2.6 Classification Phase

The output produced from the tracking phase is four arrays, x and y arrays (denoted as x1and y1) produced from subtracting the center points from the first pixel of each frame, and second x and y arrays (denoted as x2 and y2) produced from subtracting the center points from the last pixel of each frame. For example, after subtracting the first pixel of segmented frame from the center points, x1 array would be filled with –ve numbers and y1 array would be filled with +ve numbers in case of top left-hand wave and after subtracting the last pixel of each frame from the center points, x2 array would be filled with –ve numbers and y2 array would be filled with +ve numbers for the same case, in other words, top left hand wave would have four arrays filled with positive and negative numbers. In case 4 and 5, since the center points are used, the second arrays of x and y (x2 and y2) will be filled with Zeros. Using those arrays, the moving region will be classified to one of 9 different actions. Our proposed model was experimented on a new dataset shown in Table 2, that we created to contain all the required actions.

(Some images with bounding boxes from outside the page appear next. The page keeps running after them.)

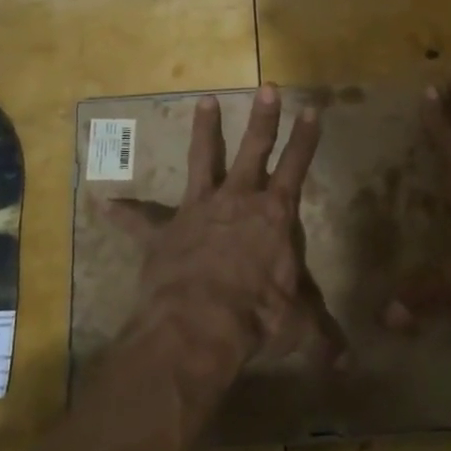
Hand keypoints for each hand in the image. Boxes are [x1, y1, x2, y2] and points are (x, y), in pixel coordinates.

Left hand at [108, 86, 343, 369]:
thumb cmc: (257, 318)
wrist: (198, 326)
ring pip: (202, 161)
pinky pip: (140, 221)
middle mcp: (237, 202)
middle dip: (263, 119)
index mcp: (274, 216)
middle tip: (267, 86)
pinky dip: (123, 213)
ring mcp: (198, 212)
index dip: (306, 139)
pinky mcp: (164, 233)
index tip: (312, 109)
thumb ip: (322, 337)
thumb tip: (348, 364)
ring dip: (204, 131)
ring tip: (204, 99)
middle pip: (253, 150)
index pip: (296, 167)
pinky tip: (102, 202)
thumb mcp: (298, 327)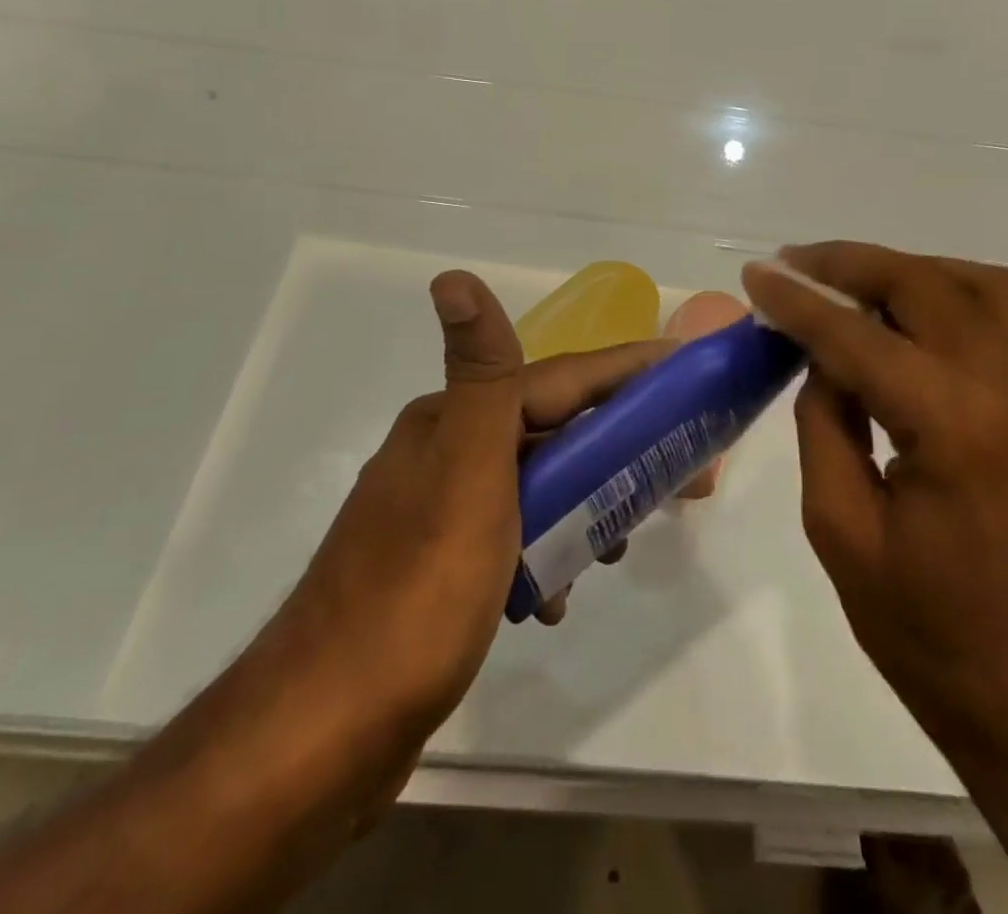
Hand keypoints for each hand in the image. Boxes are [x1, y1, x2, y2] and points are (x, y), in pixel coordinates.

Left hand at [254, 271, 670, 800]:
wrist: (322, 733)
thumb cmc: (417, 593)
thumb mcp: (465, 474)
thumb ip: (479, 375)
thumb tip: (452, 275)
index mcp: (451, 422)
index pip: (559, 380)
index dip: (627, 373)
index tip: (686, 370)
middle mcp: (442, 453)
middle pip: (552, 433)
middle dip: (618, 449)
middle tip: (682, 476)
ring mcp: (435, 514)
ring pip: (535, 488)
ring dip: (583, 506)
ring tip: (618, 547)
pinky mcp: (435, 570)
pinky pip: (511, 539)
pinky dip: (544, 554)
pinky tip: (556, 598)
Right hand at [739, 244, 1007, 775]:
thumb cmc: (938, 642)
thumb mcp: (844, 535)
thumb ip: (825, 429)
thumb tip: (823, 363)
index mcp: (953, 426)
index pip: (856, 336)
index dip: (797, 300)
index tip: (755, 275)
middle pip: (925, 285)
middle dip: (850, 263)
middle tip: (795, 265)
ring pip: (982, 285)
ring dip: (911, 270)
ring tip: (853, 283)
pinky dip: (952, 295)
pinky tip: (909, 320)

Table 2. New generated dataset

3 Results and Discussion

The proposed model was deployed on a newly generated dataset which contains all the needed activities, as well as and for comparison purposes, our approach was tested on multiple datasets, and the accuracy of our approach was compared with previous researches.

3.1 New Generated Dataset

As mentioned earlier, a new dataset is generated containing 15 subjects performing 9 different actions which are: full right-hand wave, full left-hand wave, full both hands waves, top right-hand wave, top left-hand wave, top both hand waves, right leg, left leg and clapping as illustrated in Table 2.

In Table 3, the confusion matrix is constructed to show the results of our approach, containing the following activities: top and full right-hand wave, top and full left-hand wave, top and full right and left-hand waves, left leg, right leg and clapping. Experiments were done using Bayes Network classifier with ten cross validations and accuracy of 95.3214% was achieved.

Table 3. Confusion matrix

3.2 IXMAS Dataset

INRIA Xmas Motion Acquisition Sequences (IXMAS) is a Multi-view dataset for view-invariant human action recognition. The dataset contains 13 daily-live motions performed each three times by 11 actors. In this dataset, our approach results outperform the previous work as shown in Table 4.

Table 4. Classification results in comparison between proposed approach and previous work applied on IXMAS dataset
$$ {\text{Accuracy}} = \frac{TP + TN}{TP + TN + FP + FN} $$

Where;

TP:

= True Positive

TN:

= True Negative

FP:

= False Positive

FN:

= False Negative

3.3 G3d Dataset

The performance of our approach is evaluated using publicly available datasets designed specifically for real-time action recognition: G3D. In Table 5, the confusion matrix is constructed to show the results of our approach applied on depth G3D dataset. The experiments were done using Bayes Network classifier with ten cross validations.

Table 5. Confusion matrix of G3d dataset on Bayes network classifier

The G3d dataset was experimented on multiple classifiers using our proposed model, and it achieved outstanding results with every classifier as shown in Table 6.

Table 6. Classification of G3d dataset compared to previous studies

4 Conclusions

Most of the complete hand interactive systems can be considered to be comprised of three layers: detection, tracking, and recognition. In our proposed model, subtraction of background method is integrated with viola Jones algorithm for detection, followed by clusters of the directed interest points tracking method to track the motion and the direction of the defined region. In this paper, in our proposed model, a new dataset is created composed of 15 different subjects and tested on multiple classifiers. Moreover, our proposed model was experimented using large benchmarked datasets such as Weizmann, iXMAS and G3d dataset which introduced the impressive improvement of average 10% in term of accuracy.